The organizations noted in the letter that a well-developed Reconsideration of Value process “can be beneficial to borrowers, underwriters and appraisers in ensuring fair and accurate appraisals in connection with FHA-guaranteed loans.” It was recommended that HUD consider the Department of Veterans Affairs’ Tidewater Initiative as both a template for new policy and as a means for aligning the agencies as closely as possible so participating mortgage lenders have generally consistent protocols and procedures.
The organizations also emphasized that clear guidance must be given to underwriters regarding the circumstances under which a ROV request should be forwarded to an appraiser. They stated, “Absent meaningful guidance, it is our concern that underwriters will err on the side of always forwarding reconsideration requests to the appraiser, as it will be the easiest, and less risky, option to shift borrower complaint risk to the appraiser.”
The Appraisal Institute noted in both a
comment to the IRS and in testimony before the agency that it supports the IRS’s
proposed rule to curb syndicated conservation easement transactions. However, because the IRS lumped appraisals in with other promotional or sales activity that is more applicable to non-appraisers, AI reminded the agency that “appraisers do not provide ‘advice’ as independent third parties when producing an appraisal. It is simply a value opinion.”
Additionally, AI asked that any final rule “provide(s) sufficient guidance to appraisers on the application of any material advisor requirements,” specifically stating that appraisers must identify the client and any intended users of the appraisal, which would help align the parlance of IRS rules with appraisal standards and regulation.
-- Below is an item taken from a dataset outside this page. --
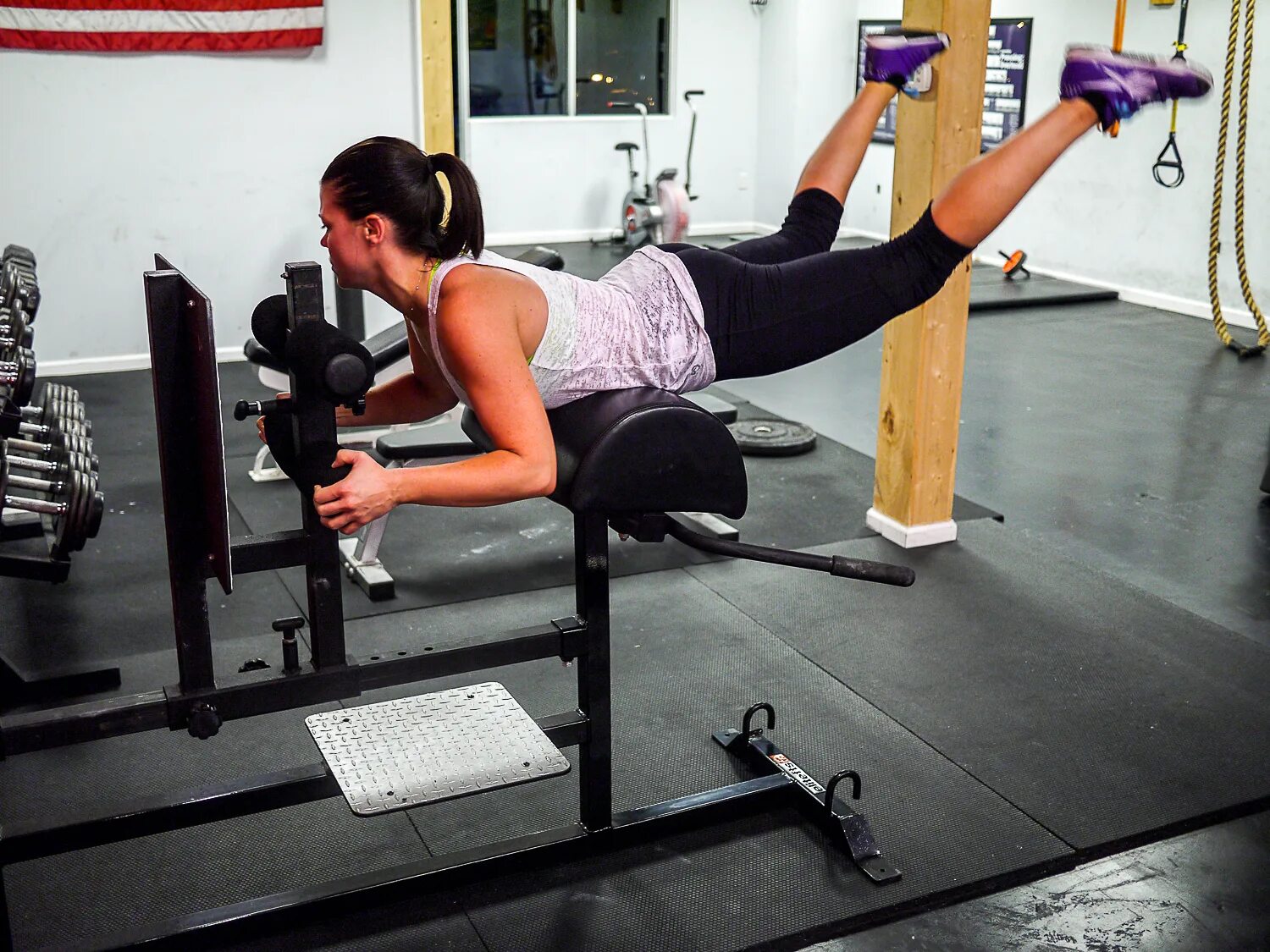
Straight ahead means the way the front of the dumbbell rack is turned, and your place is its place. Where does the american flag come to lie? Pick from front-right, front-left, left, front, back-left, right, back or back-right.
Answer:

The General Services Administration on March 7 issued a final rule that amends the
Federal Management Regulation, Real Estate Acquisition, by clarifying policies regarding lease agreements for high-security space in accordance with the Secure Federal Leases from Espionage And Suspicious Entanglements Act, also referred to as the Secure Federal Leases Act.
The final rule takes effect April 6 and will require the identification of all beneficial owners, meaning “any person that, through a contract, arrangement, understanding, relationship, or otherwise, exercises control over the covered entity or has a substantial interest in or receives substantial economic benefits from the assets of the covered entity, with some exceptions.”
The amended policy is a response to recently heightened national security concerns about foreign ownership and control, and congressional action in the realm of government contracting.